While stranded in the cities, migrant workers and their families had to skip meals due to lack of money and faced hunger. For instance, the Gaon Connection survey found 36 per cent migrant worker respondents had to skip an entire day’s meal when stranded in the cities during the lockdown. Over 40 per cent reportedly had to skip one meal a day, as they did not have money to arrange for food.
Those who earned less than Rs 5,000 a month in the city were far more likely to have often gone hungry, found the national rural survey.
One of the reasons for so many migrants having skipped a meal or gone hungry while in the city is the irregular supply of ration or food from the government or the local administration in the city.

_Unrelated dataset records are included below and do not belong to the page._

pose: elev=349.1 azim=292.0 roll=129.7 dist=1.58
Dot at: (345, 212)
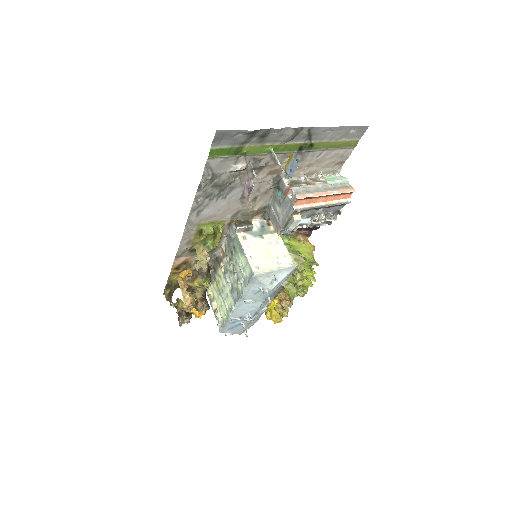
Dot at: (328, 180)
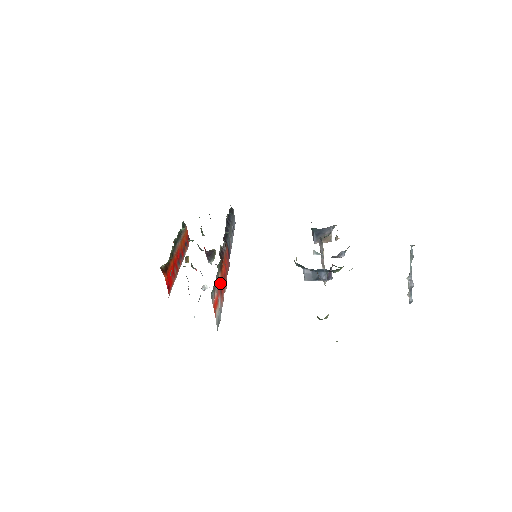
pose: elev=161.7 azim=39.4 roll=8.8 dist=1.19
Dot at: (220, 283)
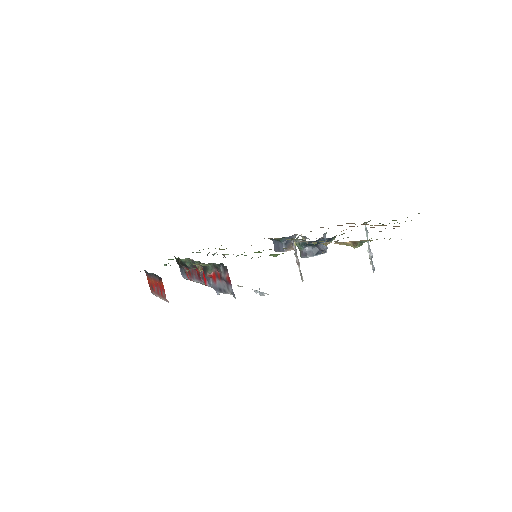
Dot at: occluded
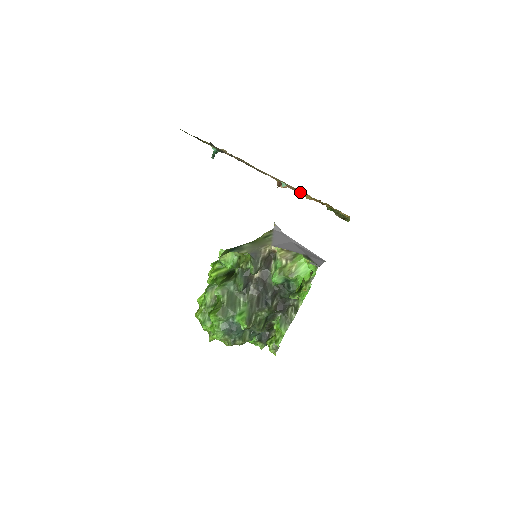
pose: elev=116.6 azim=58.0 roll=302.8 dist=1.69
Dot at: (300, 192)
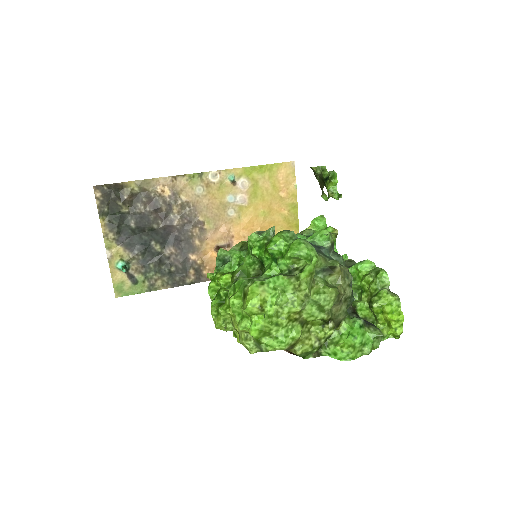
Dot at: occluded
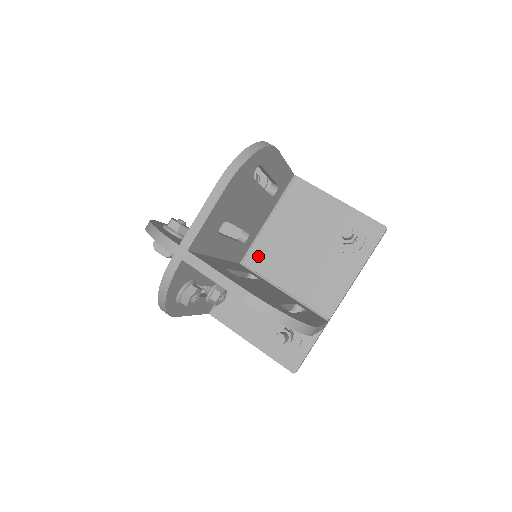
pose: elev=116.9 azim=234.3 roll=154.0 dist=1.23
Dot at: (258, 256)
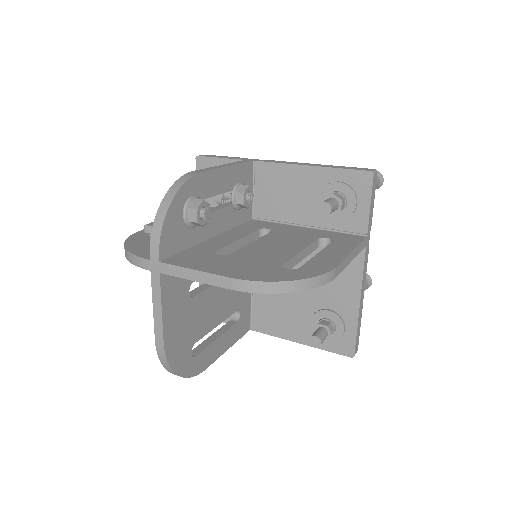
Dot at: occluded
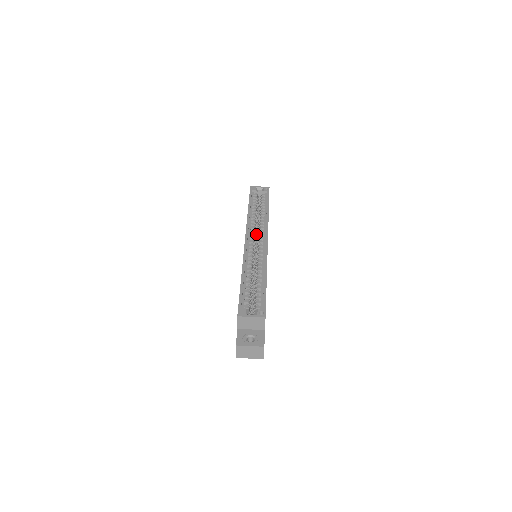
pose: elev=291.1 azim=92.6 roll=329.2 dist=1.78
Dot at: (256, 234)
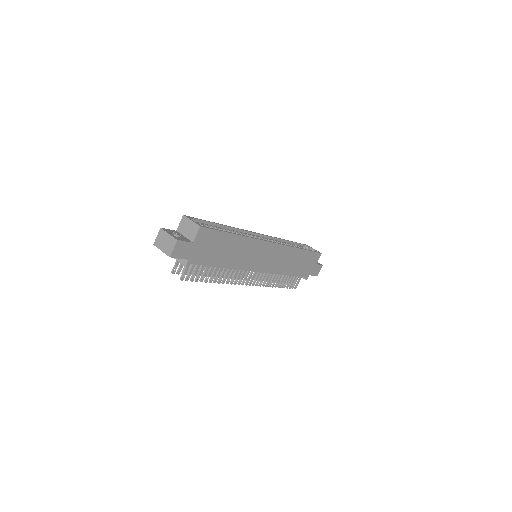
Dot at: occluded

Only around two in every five said that they received ration or cooked food from the administration either daily or sometimes. Nearly half reported never or very rarely having received food or food grains from authorities.
In spite of facing acute hardships, Gaon Connection survey found 33 per cent migrant workers wanted to return to the cities to work. Of the total migrant worker respondents of the survey, 67 per cent earned up to Rs 10,000 per month by working in the cities.
Interestingly, only about 25 per cent migrant workers said the attitude of the Narendra Modi-led NDA government towards the migrant workers during the lockdown was ‘bad’ or ‘very bad’. More than half the migrant workers said the Modi government cared both for the cities and villages.
According to Kumar, there is a need to strictly implement the existing Inter-State Migrant Workmen Act, 1979, which talks about basic travel allowance, housing, minimum wages, entitlements to these workers. “Most of these migrant workers are Adivasi and Dalit people, who are marginalised section of the society and are not organised as trade unions. There is a need is to register them under the state welfare social security scheme and give them powers like other local workers,” he added.